The vast majority of colorectal cancers originate from the malignant transformation of colorectal adenomas, based on the following observations: ① The gender and age distribution of adenomas are similar to those of colorectal cancer; ② The distribution of adenomas and cancers in the colon is alike, with both predominantly occurring in the rectum and sigmoid colon; ③ It is not uncommon for colorectal cancer to coexist with adenomas; ④ Individuals with adenomas have a significantly higher incidence of colorectal cancer compared to those without adenomas.
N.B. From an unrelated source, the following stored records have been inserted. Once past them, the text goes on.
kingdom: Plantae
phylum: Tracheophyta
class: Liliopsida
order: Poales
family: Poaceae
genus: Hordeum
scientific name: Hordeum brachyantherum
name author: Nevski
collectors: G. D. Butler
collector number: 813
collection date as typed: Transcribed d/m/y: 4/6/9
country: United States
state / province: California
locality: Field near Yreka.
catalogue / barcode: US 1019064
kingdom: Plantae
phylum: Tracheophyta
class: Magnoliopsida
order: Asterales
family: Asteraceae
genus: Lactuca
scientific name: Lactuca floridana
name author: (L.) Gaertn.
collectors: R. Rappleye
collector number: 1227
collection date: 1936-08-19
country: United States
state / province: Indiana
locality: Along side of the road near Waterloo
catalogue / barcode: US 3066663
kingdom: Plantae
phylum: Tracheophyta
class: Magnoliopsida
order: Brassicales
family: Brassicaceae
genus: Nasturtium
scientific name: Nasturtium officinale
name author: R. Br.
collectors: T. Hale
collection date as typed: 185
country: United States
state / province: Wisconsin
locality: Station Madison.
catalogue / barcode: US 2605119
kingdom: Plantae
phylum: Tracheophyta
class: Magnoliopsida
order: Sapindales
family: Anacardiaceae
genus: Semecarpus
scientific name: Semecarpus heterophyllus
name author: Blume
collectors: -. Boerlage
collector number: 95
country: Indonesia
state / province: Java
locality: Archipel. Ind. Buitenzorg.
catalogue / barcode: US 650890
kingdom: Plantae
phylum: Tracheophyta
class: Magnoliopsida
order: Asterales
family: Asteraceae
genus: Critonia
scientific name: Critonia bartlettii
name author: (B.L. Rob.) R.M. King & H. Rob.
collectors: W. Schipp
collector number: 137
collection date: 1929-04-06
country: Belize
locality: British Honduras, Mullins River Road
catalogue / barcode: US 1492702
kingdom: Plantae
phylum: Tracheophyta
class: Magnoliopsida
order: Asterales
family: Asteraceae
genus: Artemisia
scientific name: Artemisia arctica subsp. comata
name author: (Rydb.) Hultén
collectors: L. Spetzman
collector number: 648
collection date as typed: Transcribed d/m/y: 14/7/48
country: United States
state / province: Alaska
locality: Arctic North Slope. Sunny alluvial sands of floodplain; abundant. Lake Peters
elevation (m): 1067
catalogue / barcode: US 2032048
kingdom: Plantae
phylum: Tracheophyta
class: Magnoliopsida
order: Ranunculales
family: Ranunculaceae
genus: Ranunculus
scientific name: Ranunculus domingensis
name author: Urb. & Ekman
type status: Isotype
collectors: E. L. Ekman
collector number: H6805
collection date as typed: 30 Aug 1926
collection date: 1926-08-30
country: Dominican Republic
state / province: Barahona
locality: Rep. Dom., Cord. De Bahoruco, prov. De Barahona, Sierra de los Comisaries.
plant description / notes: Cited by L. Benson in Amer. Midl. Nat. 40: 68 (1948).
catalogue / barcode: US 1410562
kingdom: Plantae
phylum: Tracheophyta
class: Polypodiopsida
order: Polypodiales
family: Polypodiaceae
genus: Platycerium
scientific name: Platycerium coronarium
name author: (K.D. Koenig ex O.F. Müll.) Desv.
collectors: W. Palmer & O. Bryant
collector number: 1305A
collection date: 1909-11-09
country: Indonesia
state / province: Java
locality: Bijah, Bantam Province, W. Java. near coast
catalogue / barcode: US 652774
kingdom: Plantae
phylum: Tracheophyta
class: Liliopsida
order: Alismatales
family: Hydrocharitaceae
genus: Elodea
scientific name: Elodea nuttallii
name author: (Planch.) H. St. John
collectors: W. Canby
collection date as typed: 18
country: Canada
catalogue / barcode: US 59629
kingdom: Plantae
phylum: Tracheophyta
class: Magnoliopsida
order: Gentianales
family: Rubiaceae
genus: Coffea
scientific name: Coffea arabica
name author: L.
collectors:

bubble_chart Treatment Measures

1. The principle for managing adenomas is to perform endoscopic removal and whole-tumor biopsy upon detection. Surgical treatment is required for the following conditions: ① presence of lymphatic infiltration; ② histological evidence of poorly differentiated cancerous tissue; ③ cancerous infiltration at or near the resection margin of the adenoma. Among adenoma specimens, infiltrative adenocarcinoma is found in approximately 2-5% of cases, and the overall rate of lymphatic metastasis does not exceed 5%. This indicates that endoscopic resection is appropriate for the vast majority of polyp malignancies, especially pedunculated ones. In pedunculated polyps, lymphatic metastasis is very rare when cancerous changes are confined to the head of the polyp.

2. The treatment principle for familial multiple adenomatous diseases is to resect the entire large intestine that may develop cancer upon diagnosis, thereby preventing the occurrence of large intestine cancer. For patients who have already developed cancer, an appropriate radical surgery should be selected.